===== Input material
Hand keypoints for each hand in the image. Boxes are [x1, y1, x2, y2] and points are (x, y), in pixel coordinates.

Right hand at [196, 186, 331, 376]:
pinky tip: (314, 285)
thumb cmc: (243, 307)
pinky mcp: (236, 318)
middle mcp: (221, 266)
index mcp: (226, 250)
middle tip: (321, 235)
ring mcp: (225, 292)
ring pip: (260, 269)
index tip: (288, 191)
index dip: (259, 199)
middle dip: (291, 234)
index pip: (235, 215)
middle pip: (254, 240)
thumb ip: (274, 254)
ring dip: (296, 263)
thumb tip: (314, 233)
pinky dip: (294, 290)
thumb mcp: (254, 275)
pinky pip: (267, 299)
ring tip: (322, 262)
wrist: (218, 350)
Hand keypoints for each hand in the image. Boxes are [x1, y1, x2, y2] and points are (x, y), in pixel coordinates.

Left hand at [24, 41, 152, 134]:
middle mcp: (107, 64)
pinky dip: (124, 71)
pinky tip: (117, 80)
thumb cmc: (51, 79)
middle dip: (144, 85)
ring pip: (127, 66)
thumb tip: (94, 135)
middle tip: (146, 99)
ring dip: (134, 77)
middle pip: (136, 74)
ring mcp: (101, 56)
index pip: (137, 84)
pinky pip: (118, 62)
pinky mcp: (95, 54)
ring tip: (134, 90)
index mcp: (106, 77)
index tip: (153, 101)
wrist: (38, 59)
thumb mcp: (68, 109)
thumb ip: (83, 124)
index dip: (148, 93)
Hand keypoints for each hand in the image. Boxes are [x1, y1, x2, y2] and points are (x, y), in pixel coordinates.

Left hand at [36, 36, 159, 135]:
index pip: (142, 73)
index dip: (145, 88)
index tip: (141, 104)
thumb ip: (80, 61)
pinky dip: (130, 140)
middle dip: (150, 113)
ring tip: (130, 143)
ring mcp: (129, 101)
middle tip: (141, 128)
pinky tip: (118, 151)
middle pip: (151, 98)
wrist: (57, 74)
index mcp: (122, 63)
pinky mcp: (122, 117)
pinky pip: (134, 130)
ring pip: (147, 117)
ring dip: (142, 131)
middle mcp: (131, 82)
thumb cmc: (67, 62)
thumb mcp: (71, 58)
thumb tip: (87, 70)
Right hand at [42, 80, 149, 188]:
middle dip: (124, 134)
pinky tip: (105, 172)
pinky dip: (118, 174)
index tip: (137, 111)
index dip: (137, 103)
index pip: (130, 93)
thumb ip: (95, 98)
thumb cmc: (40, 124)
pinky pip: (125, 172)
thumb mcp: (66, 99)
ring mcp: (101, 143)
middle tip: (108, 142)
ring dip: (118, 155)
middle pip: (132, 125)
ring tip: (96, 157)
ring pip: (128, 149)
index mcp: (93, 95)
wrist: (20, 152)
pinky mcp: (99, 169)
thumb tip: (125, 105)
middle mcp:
==========
Problem statement:
All of the lines above need to be given again exactly.

Reply:
Hand keypoints for each hand in the image. Boxes are [x1, y1, x2, y2] and points are (x, y), in pixel coordinates.

Right hand at [196, 186, 331, 376]:
pinky tip: (314, 285)
thumb cmc: (243, 307)
pinky mcp: (236, 318)
middle mcp: (221, 266)
index mcp: (226, 250)
middle tip: (321, 235)
ring mcp: (225, 292)
ring pip: (260, 269)
index tip: (288, 191)
index dip: (259, 199)
middle dip: (291, 234)
index pip: (235, 215)
middle pip: (254, 240)
thumb ip: (274, 254)
ring dip: (296, 263)
thumb tip: (314, 233)
pinky dip: (294, 290)
thumb mcp: (254, 275)
pinky pip: (267, 299)
ring tip: (322, 262)
wrist: (218, 350)
Hand keypoints for each hand in the image. Boxes are [x1, y1, x2, y2] and points are (x, y), in pixel coordinates.

Left hand at [24, 41, 152, 134]:
middle mcp: (107, 64)
pinky dip: (124, 71)
pinky tip: (117, 80)
thumb cmc: (51, 79)
middle dip: (144, 85)
ring pip: (127, 66)
thumb tip: (94, 135)
middle tip: (146, 99)
ring dip: (134, 77)
middle pip: (136, 74)
ring mcp: (101, 56)
index pip: (137, 84)
pinky pip: (118, 62)
pinky mcp: (95, 54)
ring tip: (134, 90)
index mcp: (106, 77)
index tip: (153, 101)
wrist: (38, 59)
thumb mcp: (68, 109)
thumb ip: (83, 124)
index dip: (148, 93)
Hand keypoints for each hand in the image. Boxes are [x1, y1, x2, y2] and points are (x, y), in pixel coordinates.

Left hand at [36, 36, 159, 135]:
index pip: (142, 73)
index dip: (145, 88)
index tip: (141, 104)
thumb ip: (80, 61)
pinky dip: (130, 140)
middle dip: (150, 113)
ring tip: (130, 143)
ring mcp: (129, 101)
middle tip: (141, 128)
pinky tip: (118, 151)
middle pip: (151, 98)
wrist: (57, 74)
index mcp: (122, 63)
pinky mcp: (122, 117)
pinky pip: (134, 130)
ring pip: (147, 117)
ring dip: (142, 131)
middle mcp: (131, 82)
thumb cmc: (67, 62)
thumb mcp: (71, 58)
thumb tip: (87, 70)
Right hand at [42, 80, 149, 188]:
middle dip: (124, 134)
pinky tip: (105, 172)
pinky dip: (118, 174)
index tip: (137, 111)
index dip: (137, 103)
index pip: (130, 93)
thumb ip: (95, 98)
thumb cmc: (40, 124)
pinky pip: (125, 172)
thumb mcp: (66, 99)
ring mcp: (101, 143)
middle tip: (108, 142)
ring dip: (118, 155)
middle pip: (132, 125)
ring tip: (96, 157)
ring pip: (128, 149)
index mcp: (93, 95)
wrist: (20, 152)
pinky mcp: (99, 169)
thumb tip: (125, 105)
middle mcp:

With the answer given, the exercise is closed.